Pakar Keamanan Siber sekaligus Ketua Indonesia Cyber Security Forum atau ICSF Ardi Sutedja mengatakan, gangguan sistem perbankan BSI terindikasi diakibatkan oleh paralisis siber atau kelumpuhan siber.
Menurut dia, hampir seluruh serangan siber yang terjadi di Indonesia belum masuk tahap yang destruktif, melainkan masih bersifat melumpuhkan atau paralisis.
"Namun dari indikator ini saja kita bisa melihat tingginya kerentanan siber Indonesia. Bahkan lebih berbahaya ketimbang indikator indeks yang selama ini kita baca bersama dari berbagai sumber," ujar Ardi kepada Katadata.co.id, Rabu (10/5).
Dalam hal ini, regulator tidak menerapkan aturan terkait risiko keamanan siber beserta sanksinya secara spesifik.
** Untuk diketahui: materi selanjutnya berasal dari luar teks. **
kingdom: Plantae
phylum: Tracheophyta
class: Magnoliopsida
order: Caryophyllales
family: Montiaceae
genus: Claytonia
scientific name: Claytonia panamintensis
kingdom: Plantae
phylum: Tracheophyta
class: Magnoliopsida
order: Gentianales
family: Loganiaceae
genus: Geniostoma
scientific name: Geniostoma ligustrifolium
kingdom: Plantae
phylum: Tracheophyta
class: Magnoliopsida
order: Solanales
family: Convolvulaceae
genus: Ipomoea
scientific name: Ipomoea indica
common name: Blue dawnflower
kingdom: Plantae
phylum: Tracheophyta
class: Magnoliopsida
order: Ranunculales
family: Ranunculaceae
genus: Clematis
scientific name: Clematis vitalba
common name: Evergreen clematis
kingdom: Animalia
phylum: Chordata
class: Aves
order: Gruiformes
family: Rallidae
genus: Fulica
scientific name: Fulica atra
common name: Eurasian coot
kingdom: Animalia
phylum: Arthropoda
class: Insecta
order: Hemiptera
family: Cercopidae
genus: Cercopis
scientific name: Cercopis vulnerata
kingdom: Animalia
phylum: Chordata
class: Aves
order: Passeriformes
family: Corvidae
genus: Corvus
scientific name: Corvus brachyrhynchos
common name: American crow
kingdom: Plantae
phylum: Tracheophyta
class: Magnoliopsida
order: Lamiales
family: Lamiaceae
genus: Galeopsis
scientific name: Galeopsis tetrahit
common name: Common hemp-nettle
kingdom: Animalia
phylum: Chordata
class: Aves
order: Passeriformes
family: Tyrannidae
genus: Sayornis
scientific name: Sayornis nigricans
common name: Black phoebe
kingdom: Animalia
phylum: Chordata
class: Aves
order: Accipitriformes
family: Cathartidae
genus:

Di dalam peraturan, regulator hanya menetapkan langkah antisipasi risiko keamanan siber sebelum peristiwa terjadi, tetapi tidak secara ketat memberi sanksi jika risiko keamanan siber pada sistem perbankan terjadi.
"Tapi sesudah insiden tampaknya (aturan) masih sangat lemah bahkan nihil," katanya.
Maka itu, pria yang juga menjabat Principal Chief Executive Officer (CEO) Indonesia Cyber Services ini mengimbau regulator untuk mengatur risiko keamanan siber secara lebih ketat.
Regulator di industri digital terbagi menjadi berikut ini :
1. Regulator terkait aplikasi, software dan platform berada di bawah Direktortat Jenderal Aplikasi Informatika Kementerian Komunikasi dan Informatika atau Ditjen Aptika Kominfo.
2. Regulator terkait sektor industri keuangan berada di bawah Bank Indonesia (BI) dan Otoritas Jasa Keuangan (OJK).
3. Regulator terkait keamanan siber teknis dan preventif berada di bawah Badan Siber dan Sandi Negara (BSSN).
4. Regulator terkait penegakkan hukum pidana berada di bawah Polri.
Sebelumnya, Ardi menjelaskan simtom paralisis siber merupakan tipikal serangan siber yang terjadi beberapa tahun belakangan ini, biasanya menjelang pengujung pekan atau hari libur. "Walaupun untuk memastikanya perlu audit forensik digital yang menghabiskan waktu," ujar Ardi kepada Katadata.
Ardi menjelaskan gangguan ini disebut sebagai paralisis karena bersifat melumpuhkan dan mengarah pada destruksi reputasi. "Bentuk paralisis bisa beragam," katanya.
Menurut Ardi, setiap paralisis siber yang terjadi di semua industri pasti memiliki beragam risiko, baik untuk institusi maupun pelanggannya.
Untuk industri perbankan, risiko yang muncul akibat paralisis ini bisa berupa, gagal menarik dana untuk waktu tertentu yang berimbas pada kekecewaan dan kemarahan nasabah.
Pada akhirnya, hal ini bisa membuat nasabah menarik dananya. Terkait penyebab paralisis siber, kondisi ini merupakan masalah klasik yang terkait dengan kebiasaan manusia.
"Jadi bukan bergantung dari teknologi," ujarnya. Pencegahan bisa dilakukan melalui upaya kedisiplinan manusia yang mengelola sistem perbankan tersebut.